During the Great Dublin Lockout of 1913, in which Murphy is the leading figure among the employers, the Irish Independent vigorously sides with its owner’s interests, publishing news reports and opinion pieces hostile to the strikers, expressing confidence in the unions’ defeat and launching personal attacks on the leader of the strikers, James Larkin. The Irish Independent describes the 1916 Easter Rising as “insane and criminal” and famously calls for the shooting of its leaders. In December 1919, during the Irish War of Independence, a group of twenty Irish Republican Army (IRA) men destroy the printing works of the paper, angered at its criticism of the IRA’s attacks on members of the Dublin Metropolitan Police and British government officials. In 1924, the traditional nationalist newspaper, the Freeman’s Journal, merges with the Irish Independent. Until October 1986 the paper’s masthead over the editorial contains the words “incorporating the Freeman’s Journal.”

For most of its history, the Irish Independent is seen as a nationalist, Catholic, anti-Communist, newspaper which gives its political allegiance to the Pro-Treaty party Cumann na nGaedheal and later its successor party, Fine Gael. During the Spanish Civil War, the Irish Independent‘s coverage is strongly pro-Franco, and the paper criticizes the De Valera government for not intervening on behalf of the Spanish Nationalists.

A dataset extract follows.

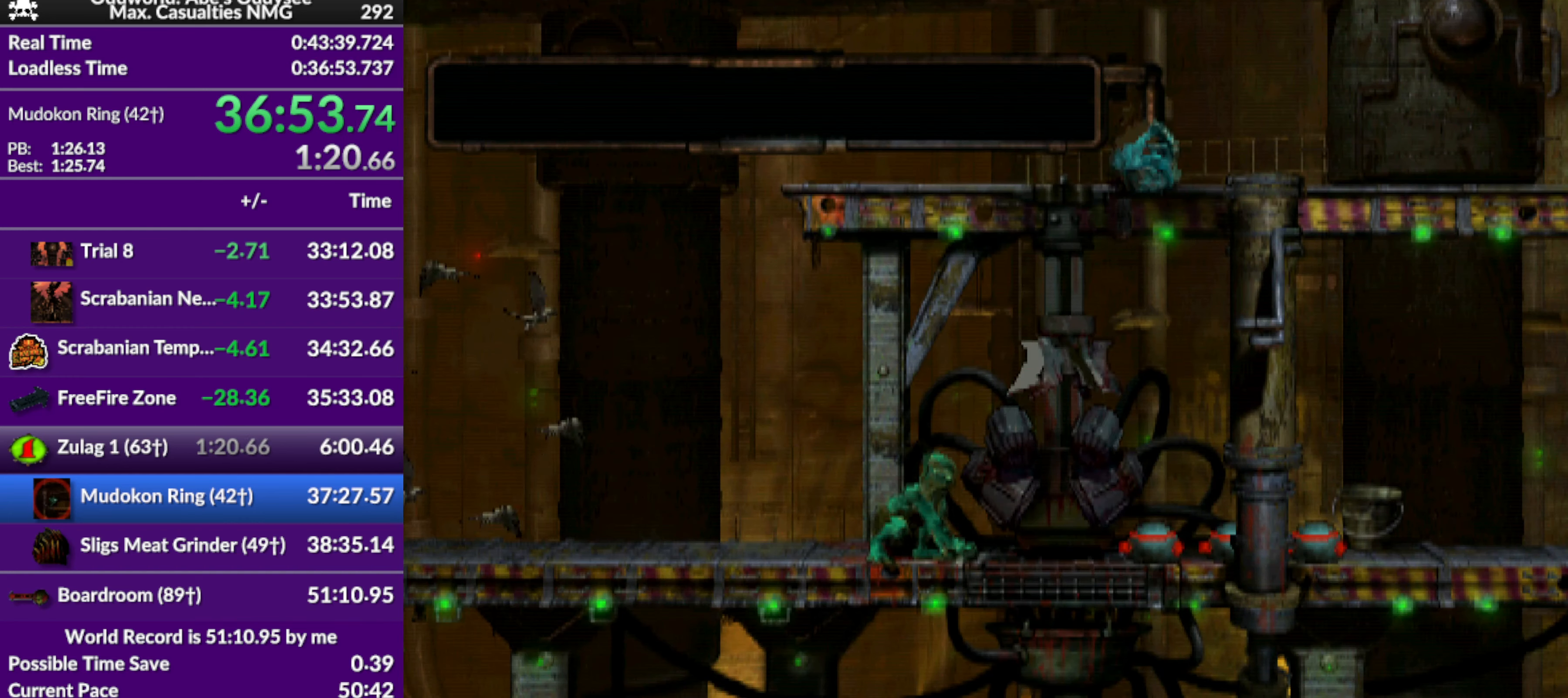
{"buttons": ["TRIANGLE", "R1", "DPAD_LEFT"], "left_stick": "center", "events": [[334, "CROSS", "up"], [400, "TRIANGLE", "down"]]}
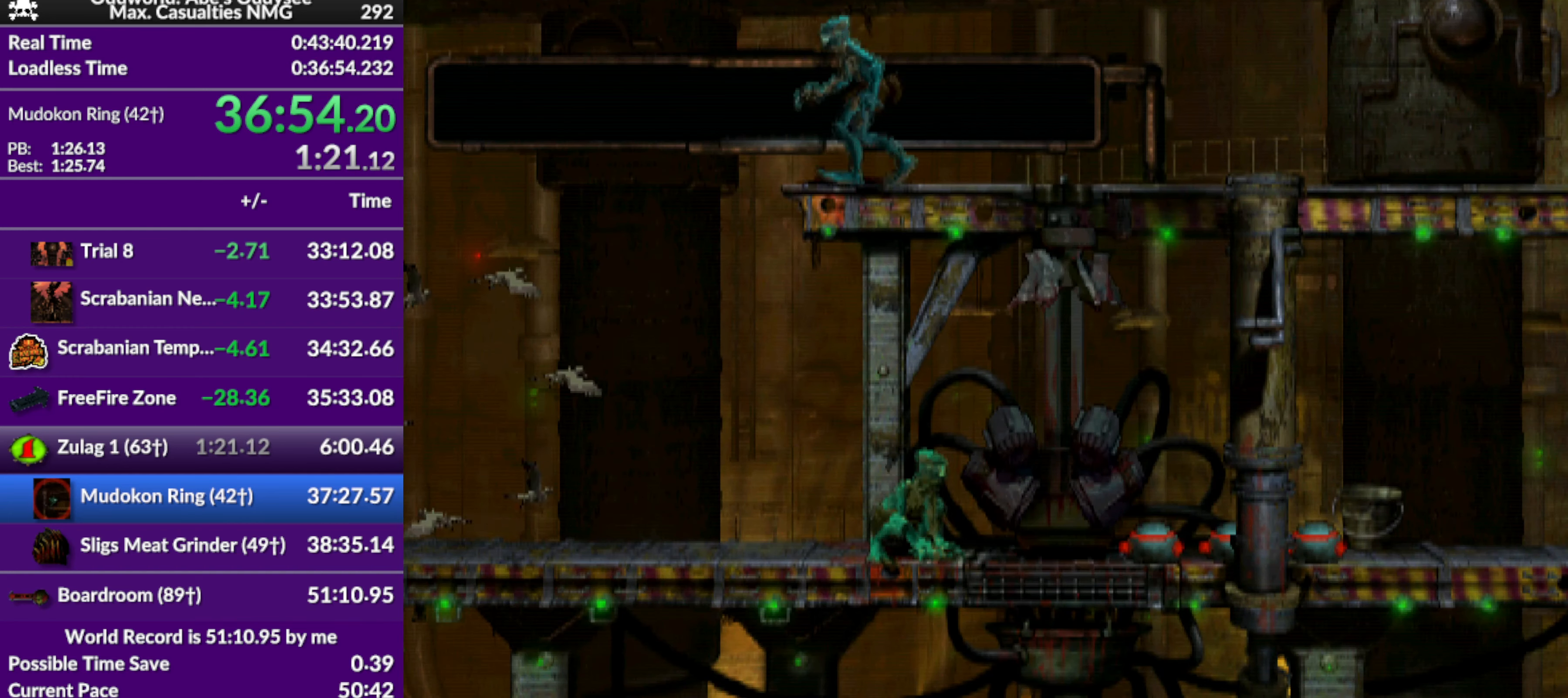
{"buttons": ["R1", "DPAD_LEFT"], "left_stick": "center", "events": [[34, "TRIANGLE", "up"]]}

In the 1970s, the Irish Independent is taken over by former Heinz chairman Tony O’Reilly. Under his leadership, it becomes a more populist, market liberal newspaper — populist on social issues but economically right-wing. By the mid-nineties its allegiance to Fine Gael has ended. In the 1997 general election, it endorses Fianna Fáil under a front-page editorial entitled “It’s Payback Time.” While it suggests its headline refers to the fact that the election offers a chance to “pay back” politicians for their failings, its opponents suggest that the “payback” actually refers to its chance to get revenge for the refusal of the Rainbow Coalition to award the company a mobile phone licence.

In late 2004, Independent Newspapers moves from their traditional home in Middle Abbey Street to a new office, “Independent House” in Talbot Street, with the printing facilities already relocated to the Citywest business park near Tallaght.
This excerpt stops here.